*Given data:*
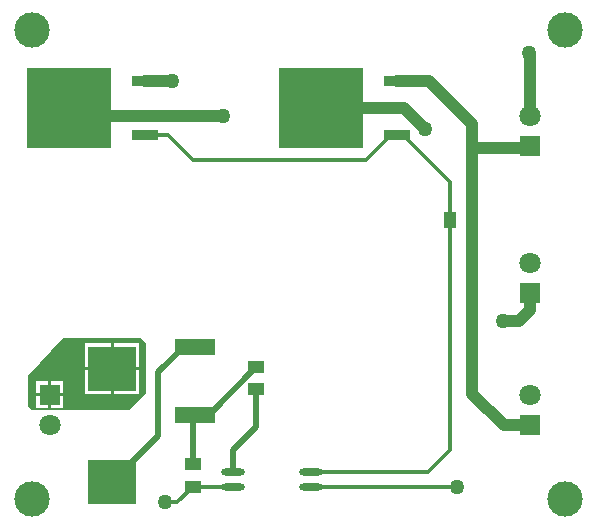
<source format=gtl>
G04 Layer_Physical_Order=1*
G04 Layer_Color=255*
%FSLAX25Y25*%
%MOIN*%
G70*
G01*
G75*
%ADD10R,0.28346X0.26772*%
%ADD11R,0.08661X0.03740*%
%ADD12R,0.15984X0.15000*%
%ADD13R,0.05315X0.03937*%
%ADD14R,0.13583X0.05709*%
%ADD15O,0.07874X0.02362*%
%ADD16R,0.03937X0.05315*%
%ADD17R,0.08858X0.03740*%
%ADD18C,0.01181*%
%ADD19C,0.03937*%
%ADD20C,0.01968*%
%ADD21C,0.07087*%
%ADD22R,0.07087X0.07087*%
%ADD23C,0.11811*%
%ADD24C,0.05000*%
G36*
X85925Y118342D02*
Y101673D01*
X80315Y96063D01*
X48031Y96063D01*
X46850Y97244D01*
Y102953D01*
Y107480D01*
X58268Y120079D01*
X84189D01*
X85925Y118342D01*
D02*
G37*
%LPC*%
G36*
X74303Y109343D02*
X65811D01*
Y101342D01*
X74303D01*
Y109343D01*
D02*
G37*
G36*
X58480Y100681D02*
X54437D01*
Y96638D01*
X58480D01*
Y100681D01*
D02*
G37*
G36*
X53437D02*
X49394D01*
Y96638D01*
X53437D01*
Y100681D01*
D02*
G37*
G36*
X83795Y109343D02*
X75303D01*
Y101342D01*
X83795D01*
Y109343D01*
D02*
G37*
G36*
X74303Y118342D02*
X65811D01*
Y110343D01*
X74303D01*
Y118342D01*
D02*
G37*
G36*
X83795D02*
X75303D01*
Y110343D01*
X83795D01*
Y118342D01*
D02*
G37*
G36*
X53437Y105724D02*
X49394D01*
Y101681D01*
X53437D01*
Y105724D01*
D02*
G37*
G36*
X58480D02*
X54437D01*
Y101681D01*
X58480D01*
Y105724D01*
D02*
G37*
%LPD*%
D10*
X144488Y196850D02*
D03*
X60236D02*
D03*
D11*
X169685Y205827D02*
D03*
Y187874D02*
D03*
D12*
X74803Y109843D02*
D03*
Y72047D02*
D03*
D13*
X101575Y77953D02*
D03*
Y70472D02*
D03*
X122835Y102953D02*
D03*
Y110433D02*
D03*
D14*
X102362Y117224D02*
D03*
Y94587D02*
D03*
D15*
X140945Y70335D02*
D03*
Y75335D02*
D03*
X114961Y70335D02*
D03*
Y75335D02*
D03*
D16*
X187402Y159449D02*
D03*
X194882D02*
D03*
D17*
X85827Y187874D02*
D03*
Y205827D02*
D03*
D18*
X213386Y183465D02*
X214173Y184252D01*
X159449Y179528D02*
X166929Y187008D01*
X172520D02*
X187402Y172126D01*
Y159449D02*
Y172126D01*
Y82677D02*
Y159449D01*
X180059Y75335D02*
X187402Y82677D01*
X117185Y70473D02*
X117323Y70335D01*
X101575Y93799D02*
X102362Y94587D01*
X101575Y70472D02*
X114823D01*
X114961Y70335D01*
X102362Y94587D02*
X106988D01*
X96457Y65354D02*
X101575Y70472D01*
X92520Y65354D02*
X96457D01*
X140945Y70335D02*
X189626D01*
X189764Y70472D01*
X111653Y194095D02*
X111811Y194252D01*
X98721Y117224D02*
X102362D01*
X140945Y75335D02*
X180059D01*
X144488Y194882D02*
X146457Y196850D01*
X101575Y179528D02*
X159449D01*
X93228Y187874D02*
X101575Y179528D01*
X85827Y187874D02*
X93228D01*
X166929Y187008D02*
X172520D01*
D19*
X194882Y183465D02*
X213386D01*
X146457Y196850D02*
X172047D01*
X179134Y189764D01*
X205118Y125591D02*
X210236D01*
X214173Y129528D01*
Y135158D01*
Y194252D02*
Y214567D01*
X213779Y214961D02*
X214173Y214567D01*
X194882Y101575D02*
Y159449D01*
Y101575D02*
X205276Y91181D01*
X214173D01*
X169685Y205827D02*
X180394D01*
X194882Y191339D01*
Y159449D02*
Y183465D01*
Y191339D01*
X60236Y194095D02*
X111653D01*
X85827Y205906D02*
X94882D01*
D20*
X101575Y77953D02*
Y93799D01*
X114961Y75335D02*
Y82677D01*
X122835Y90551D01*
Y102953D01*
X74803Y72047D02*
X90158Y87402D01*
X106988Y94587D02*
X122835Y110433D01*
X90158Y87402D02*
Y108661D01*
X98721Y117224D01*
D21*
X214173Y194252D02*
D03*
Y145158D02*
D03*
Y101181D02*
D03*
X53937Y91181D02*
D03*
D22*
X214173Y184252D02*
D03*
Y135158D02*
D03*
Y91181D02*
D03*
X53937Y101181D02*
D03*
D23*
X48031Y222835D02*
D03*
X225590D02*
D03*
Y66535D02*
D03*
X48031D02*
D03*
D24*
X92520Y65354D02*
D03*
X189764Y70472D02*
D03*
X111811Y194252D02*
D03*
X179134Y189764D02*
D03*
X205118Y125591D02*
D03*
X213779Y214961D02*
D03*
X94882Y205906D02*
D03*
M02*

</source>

*Prompt:* Without the pictures, repeat the listing above exactly.

*Your solution:*
<source format=gtl>
G04 Layer_Physical_Order=1*
G04 Layer_Color=255*
%FSLAX25Y25*%
%MOIN*%
G70*
G01*
G75*
%ADD10R,0.28346X0.26772*%
%ADD11R,0.08661X0.03740*%
%ADD12R,0.15984X0.15000*%
%ADD13R,0.05315X0.03937*%
%ADD14R,0.13583X0.05709*%
%ADD15O,0.07874X0.02362*%
%ADD16R,0.03937X0.05315*%
%ADD17R,0.08858X0.03740*%
%ADD18C,0.01181*%
%ADD19C,0.03937*%
%ADD20C,0.01968*%
%ADD21C,0.07087*%
%ADD22R,0.07087X0.07087*%
%ADD23C,0.11811*%
%ADD24C,0.05000*%
G36*
X85925Y118342D02*
Y101673D01*
X80315Y96063D01*
X48031Y96063D01*
X46850Y97244D01*
Y102953D01*
Y107480D01*
X58268Y120079D01*
X84189D01*
X85925Y118342D01*
D02*
G37*
%LPC*%
G36*
X74303Y109343D02*
X65811D01*
Y101342D01*
X74303D01*
Y109343D01*
D02*
G37*
G36*
X58480Y100681D02*
X54437D01*
Y96638D01*
X58480D01*
Y100681D01*
D02*
G37*
G36*
X53437D02*
X49394D01*
Y96638D01*
X53437D01*
Y100681D01*
D02*
G37*
G36*
X83795Y109343D02*
X75303D01*
Y101342D01*
X83795D01*
Y109343D01*
D02*
G37*
G36*
X74303Y118342D02*
X65811D01*
Y110343D01*
X74303D01*
Y118342D01*
D02*
G37*
G36*
X83795D02*
X75303D01*
Y110343D01*
X83795D01*
Y118342D01*
D02*
G37*
G36*
X53437Y105724D02*
X49394D01*
Y101681D01*
X53437D01*
Y105724D01*
D02*
G37*
G36*
X58480D02*
X54437D01*
Y101681D01*
X58480D01*
Y105724D01*
D02*
G37*
%LPD*%
D10*
X144488Y196850D02*
D03*
X60236D02*
D03*
D11*
X169685Y205827D02*
D03*
Y187874D02*
D03*
D12*
X74803Y109843D02*
D03*
Y72047D02*
D03*
D13*
X101575Y77953D02*
D03*
Y70472D02*
D03*
X122835Y102953D02*
D03*
Y110433D02*
D03*
D14*
X102362Y117224D02*
D03*
Y94587D02*
D03*
D15*
X140945Y70335D02*
D03*
Y75335D02*
D03*
X114961Y70335D02*
D03*
Y75335D02*
D03*
D16*
X187402Y159449D02*
D03*
X194882D02*
D03*
D17*
X85827Y187874D02*
D03*
Y205827D02*
D03*
D18*
X213386Y183465D02*
X214173Y184252D01*
X159449Y179528D02*
X166929Y187008D01*
X172520D02*
X187402Y172126D01*
Y159449D02*
Y172126D01*
Y82677D02*
Y159449D01*
X180059Y75335D02*
X187402Y82677D01*
X117185Y70473D02*
X117323Y70335D01*
X101575Y93799D02*
X102362Y94587D01*
X101575Y70472D02*
X114823D01*
X114961Y70335D01*
X102362Y94587D02*
X106988D01*
X96457Y65354D02*
X101575Y70472D01*
X92520Y65354D02*
X96457D01*
X140945Y70335D02*
X189626D01*
X189764Y70472D01*
X111653Y194095D02*
X111811Y194252D01*
X98721Y117224D02*
X102362D01*
X140945Y75335D02*
X180059D01*
X144488Y194882D02*
X146457Y196850D01*
X101575Y179528D02*
X159449D01*
X93228Y187874D02*
X101575Y179528D01*
X85827Y187874D02*
X93228D01*
X166929Y187008D02*
X172520D01*
D19*
X194882Y183465D02*
X213386D01*
X146457Y196850D02*
X172047D01*
X179134Y189764D01*
X205118Y125591D02*
X210236D01*
X214173Y129528D01*
Y135158D01*
Y194252D02*
Y214567D01*
X213779Y214961D02*
X214173Y214567D01*
X194882Y101575D02*
Y159449D01*
Y101575D02*
X205276Y91181D01*
X214173D01*
X169685Y205827D02*
X180394D01*
X194882Y191339D01*
Y159449D02*
Y183465D01*
Y191339D01*
X60236Y194095D02*
X111653D01*
X85827Y205906D02*
X94882D01*
D20*
X101575Y77953D02*
Y93799D01*
X114961Y75335D02*
Y82677D01*
X122835Y90551D01*
Y102953D01*
X74803Y72047D02*
X90158Y87402D01*
X106988Y94587D02*
X122835Y110433D01*
X90158Y87402D02*
Y108661D01*
X98721Y117224D01*
D21*
X214173Y194252D02*
D03*
Y145158D02*
D03*
Y101181D02*
D03*
X53937Y91181D02*
D03*
D22*
X214173Y184252D02*
D03*
Y135158D02*
D03*
Y91181D02*
D03*
X53937Y101181D02*
D03*
D23*
X48031Y222835D02*
D03*
X225590D02*
D03*
Y66535D02*
D03*
X48031D02*
D03*
D24*
X92520Y65354D02*
D03*
X189764Y70472D02*
D03*
X111811Y194252D02*
D03*
X179134Y189764D02*
D03*
X205118Y125591D02*
D03*
X213779Y214961D02*
D03*
X94882Y205906D02*
D03*
M02*

</source>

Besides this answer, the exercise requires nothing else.